* **Extrait**
La masse de l’étain 100 se précise
Dans une expérience conduite au CERN, la collaboration ISOLTRAP est parvenue à mesurer la masse de l'indium 100 et ainsi à préciser indirectement celle de son voisin insaisissable, l'étain 100 doublement magique. Cette prouesse expérimentale montre tout l'intérêt de la future installation S3 de SPIRAL2 au GANIL, où l'étain 100 pourra être étudié directement. Une équipe de physiciens de l’IN2P3 (IJCLab et CENBG) a fortement contribué à ce résultat tout juste paru dans Nature Physics.
Dans la série des noyaux qui passionnent les spécialistes de la physique nucléaire, l'étain 100 tient une place toute particulière. Chacune de ses couches successives de protons et de neutrons est parfaitement remplie. Cette configuration, baptisée doublement magique et qui ne concerne que quelques poignées de noyaux parmi les milliers connus, devrait lui conférer certaines propriétés remarquables comparé aux noyaux ayant un peu plus ou un peu moins de protons et neutrons. On s’attend ainsi à lui trouver un excès d’énergie de liaison, signe d’une plus grande stabilité, mais aussi des propriétés caractéristiques des gaz nobles, comme une énergie nécessaire pour produire une excitation plus importante ou encore un rayon de charge réduit, c’est à dire, une taille plus petite.
Autant de mesures attendues à la fois parce qu’elles permettront de mettre à l’épreuve le modèle classique de structure nucléaire, mais aussi parce qu’elles ont le potentiel d’aider à perfectionner les modèles dits ab initio, qui prennent en compte une interaction réaliste entre tous les nucléons pour reproduire et prédire le comportement du noyau. En effet l’étain 100, de par sa structure plus simple (dû à ses couches de protons et neutrons parfaitement remplies), fait partie des noyaux qui se trouvent à portée de ces simulations numériques extrêmement gourmandes en calcul. Il est même l’un des plus lourds noyaux dans ce cas.
Trop rare pour être étudié
A l’échelle du noyau, masse et énergie ne font qu’un. Autrement, dit mesurer précisément la masse d’un noyau renseigne directement sur l’énergie mobilisée dans sa cohésion interne. Une des clés de l’étude de l’étain 100 passe donc par la mesure très précise de sa masse. Cette dernière aurait été obtenue de longue date si cet isotope remarquable n’avait été si difficile à produire. « C’est un noyau qui n’existe pas à l’état naturel et qui, avec son nombre de protons équivalent à son nombre de neutrons, est à la limite de la stabilité, explique Vladimir Manea, chargé de recherche sur S3 au GANIL et coauteur de ce nouveau travail. Dès lors, il ne s’en produit qu’à un taux extrêmement faible dans nos expériences à ISOLDE, moins de 0.01 par seconde, trop peu pour espérer l’isoler et l’étudier. » Qu’à cela ne tienne, les physiciens et physiciennes ont imaginé des façons détournées de s’approcher des caractéristiques de l’étain 100. Voilà comment.
L’astuce consiste à mesurer la masse d’un noyau produit avec plus d’intensité et qui en plus se trouve relié à la masse de l’étain 100 par une décroissance radioactive. C’est le cas de l’indium100, qui est le produit de la désintégration beta de l’étain100 et qui est produit avec une intensité 10000 fois supérieure. Cette énergie de décroissance, déjà connue, il manquait encore, pour remonter à la masse de l’étain 100, la mesure de la masse de l’indium 100.

* **Consignes**
1) Répondez aux questions suivantes d'après l'extrait :
(a) De quel noyau la collaboration ISOLTRAP a-t-elle mesuré la masse au CERN ?
(b) Quel taux de production de l'étain 100 dans les expériences à ISOLDE est indiqué ?
(c) Avec quelle intensité l'indium 100 est-il produit par rapport à l'étain 100 ?
2) Résumez l'extrait en deux phrases.

* **Lignes extraites**

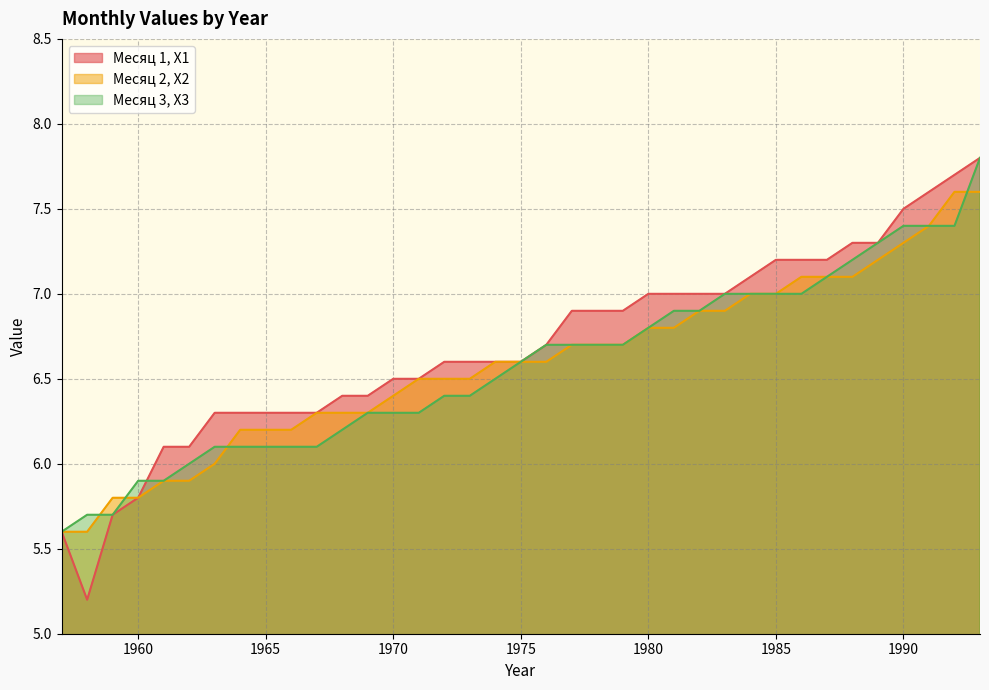

Which series has the widest spread of values?

Месяц 1, X1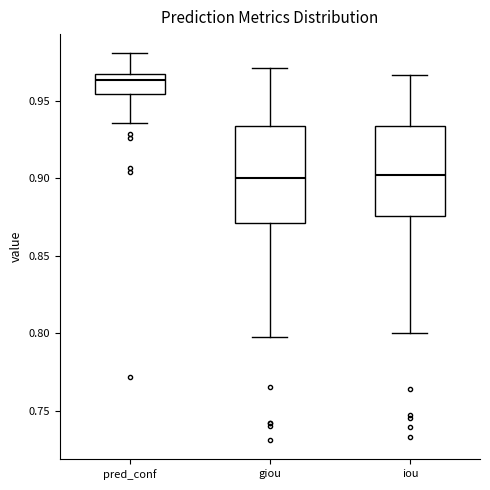

Reading left to right, transcribe this box plot: for each box, give where its median line is, the range the box spans, and where its two whiskers end, as read against the y-axis. The values are not printed on the chart, so give them approximately, as read against the axis.

pred_conf: median 0.965 (just below the box's upper edge), box 0.955 to 0.965, whiskers 0.935 to 0.980
giou: median 0.900, box 0.870 to 0.935, whiskers 0.795 to 0.970
iou: median 0.900, box 0.875 to 0.935, whiskers 0.800 to 0.965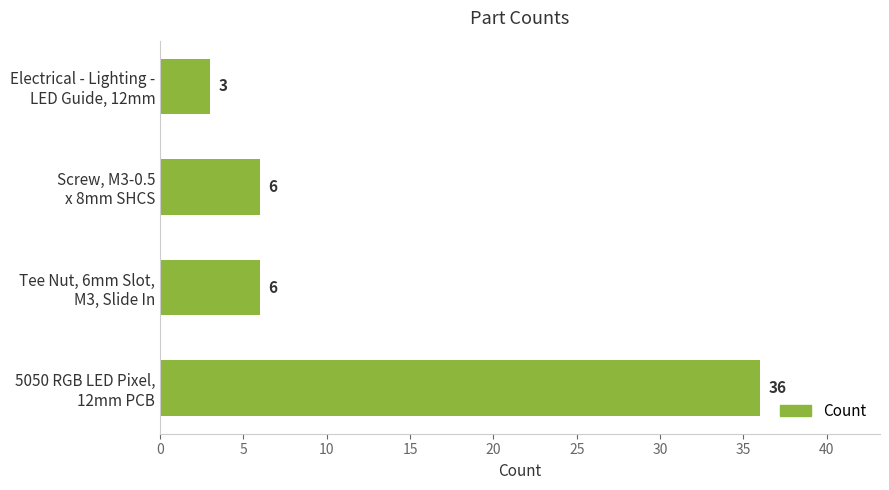

What is the difference between the maximum and minimum values?

33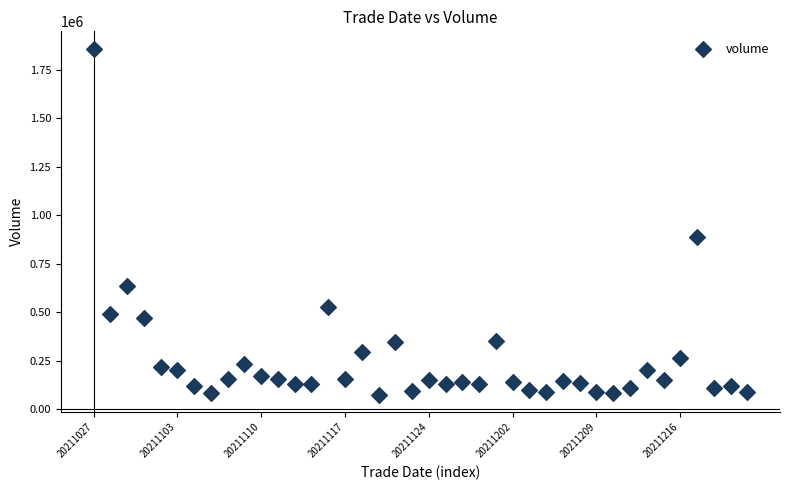

What is the range of Y values (max minus min)?

1785642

* **Corrigés**
1)
(a) L'indium 100.
(b) Moins de 0.01 par seconde.
(c) Une intensité 10000 fois supérieure.

2) La collaboration ISOLTRAP a mesuré au CERN la masse de l'indium 100, ce qui précise indirectement celle de l'étain 100, noyau doublement magique dont les couches de protons et de neutrons sont parfaitement remplies. L'étain 100 est produit à un taux trop faible pour être étudié, mais l'indium 100, issu de sa désintégration bêta et produit avec une intensité 10000 fois supérieure, permet de remonter à sa masse grâce à l'énergie de décroissance déjà connue.